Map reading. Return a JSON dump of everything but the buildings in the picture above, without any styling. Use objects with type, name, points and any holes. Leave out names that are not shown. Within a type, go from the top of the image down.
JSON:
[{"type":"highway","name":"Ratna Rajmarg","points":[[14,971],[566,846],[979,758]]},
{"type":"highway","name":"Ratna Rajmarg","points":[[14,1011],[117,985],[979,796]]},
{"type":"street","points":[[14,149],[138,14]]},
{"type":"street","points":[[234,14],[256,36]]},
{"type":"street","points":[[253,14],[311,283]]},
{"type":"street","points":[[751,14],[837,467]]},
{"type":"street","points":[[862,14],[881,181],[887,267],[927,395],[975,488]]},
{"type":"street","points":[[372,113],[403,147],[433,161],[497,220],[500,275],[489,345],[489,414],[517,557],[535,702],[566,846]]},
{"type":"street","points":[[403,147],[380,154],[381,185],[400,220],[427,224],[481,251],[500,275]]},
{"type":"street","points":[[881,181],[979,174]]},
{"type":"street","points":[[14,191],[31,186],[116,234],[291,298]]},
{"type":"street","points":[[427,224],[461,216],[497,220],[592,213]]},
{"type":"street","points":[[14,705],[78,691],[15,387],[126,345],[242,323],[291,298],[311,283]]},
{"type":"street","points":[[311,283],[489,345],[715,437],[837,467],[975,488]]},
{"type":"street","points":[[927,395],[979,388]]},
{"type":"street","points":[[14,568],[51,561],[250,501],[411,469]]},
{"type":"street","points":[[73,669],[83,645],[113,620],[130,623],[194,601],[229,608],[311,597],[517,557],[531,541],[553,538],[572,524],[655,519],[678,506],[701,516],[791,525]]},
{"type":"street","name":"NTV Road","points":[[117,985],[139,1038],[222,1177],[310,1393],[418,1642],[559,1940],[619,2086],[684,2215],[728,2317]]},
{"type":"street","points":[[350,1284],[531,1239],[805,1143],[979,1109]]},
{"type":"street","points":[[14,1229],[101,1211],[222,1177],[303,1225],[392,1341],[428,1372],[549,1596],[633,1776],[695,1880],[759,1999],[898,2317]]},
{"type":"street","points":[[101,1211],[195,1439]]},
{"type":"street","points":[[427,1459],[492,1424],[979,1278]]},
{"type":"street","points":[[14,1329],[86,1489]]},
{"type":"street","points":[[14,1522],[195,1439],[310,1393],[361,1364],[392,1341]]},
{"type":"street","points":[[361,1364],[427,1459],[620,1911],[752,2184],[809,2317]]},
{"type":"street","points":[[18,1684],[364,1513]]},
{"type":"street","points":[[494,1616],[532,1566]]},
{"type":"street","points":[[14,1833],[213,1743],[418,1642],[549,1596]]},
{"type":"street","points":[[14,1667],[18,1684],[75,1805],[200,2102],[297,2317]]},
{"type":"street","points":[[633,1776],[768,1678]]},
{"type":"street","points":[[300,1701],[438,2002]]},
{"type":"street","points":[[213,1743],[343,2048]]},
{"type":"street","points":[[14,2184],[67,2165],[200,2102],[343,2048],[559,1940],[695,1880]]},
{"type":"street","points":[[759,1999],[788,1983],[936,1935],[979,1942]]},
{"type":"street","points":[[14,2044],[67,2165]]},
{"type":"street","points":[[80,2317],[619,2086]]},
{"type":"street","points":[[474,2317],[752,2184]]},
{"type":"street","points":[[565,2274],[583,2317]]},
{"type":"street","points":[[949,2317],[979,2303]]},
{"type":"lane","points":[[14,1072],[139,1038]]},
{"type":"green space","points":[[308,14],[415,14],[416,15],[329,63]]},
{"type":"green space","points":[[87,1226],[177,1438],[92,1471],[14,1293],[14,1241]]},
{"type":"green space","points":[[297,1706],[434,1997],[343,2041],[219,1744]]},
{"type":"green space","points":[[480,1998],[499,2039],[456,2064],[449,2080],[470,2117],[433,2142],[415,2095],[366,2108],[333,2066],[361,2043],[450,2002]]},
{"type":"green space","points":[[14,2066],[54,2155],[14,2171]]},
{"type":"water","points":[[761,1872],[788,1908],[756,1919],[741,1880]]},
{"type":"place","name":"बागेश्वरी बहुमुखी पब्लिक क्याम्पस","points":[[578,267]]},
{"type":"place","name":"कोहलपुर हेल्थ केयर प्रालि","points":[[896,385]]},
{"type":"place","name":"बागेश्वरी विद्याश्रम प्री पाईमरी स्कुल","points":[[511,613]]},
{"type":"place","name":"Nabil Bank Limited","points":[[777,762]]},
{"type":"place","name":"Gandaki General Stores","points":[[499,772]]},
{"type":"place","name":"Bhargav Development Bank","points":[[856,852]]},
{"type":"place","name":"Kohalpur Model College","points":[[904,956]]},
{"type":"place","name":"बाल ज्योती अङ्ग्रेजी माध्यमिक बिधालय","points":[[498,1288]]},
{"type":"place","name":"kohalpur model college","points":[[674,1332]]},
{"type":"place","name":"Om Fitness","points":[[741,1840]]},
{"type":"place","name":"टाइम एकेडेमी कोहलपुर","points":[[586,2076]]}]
_ _ _ _
▶ [WHAT IS NEEDED] Looking at the records above, count the lines with the word "green" in them; reply with the number only.

▶ [OUTPUT OF THE EXERCISE] 5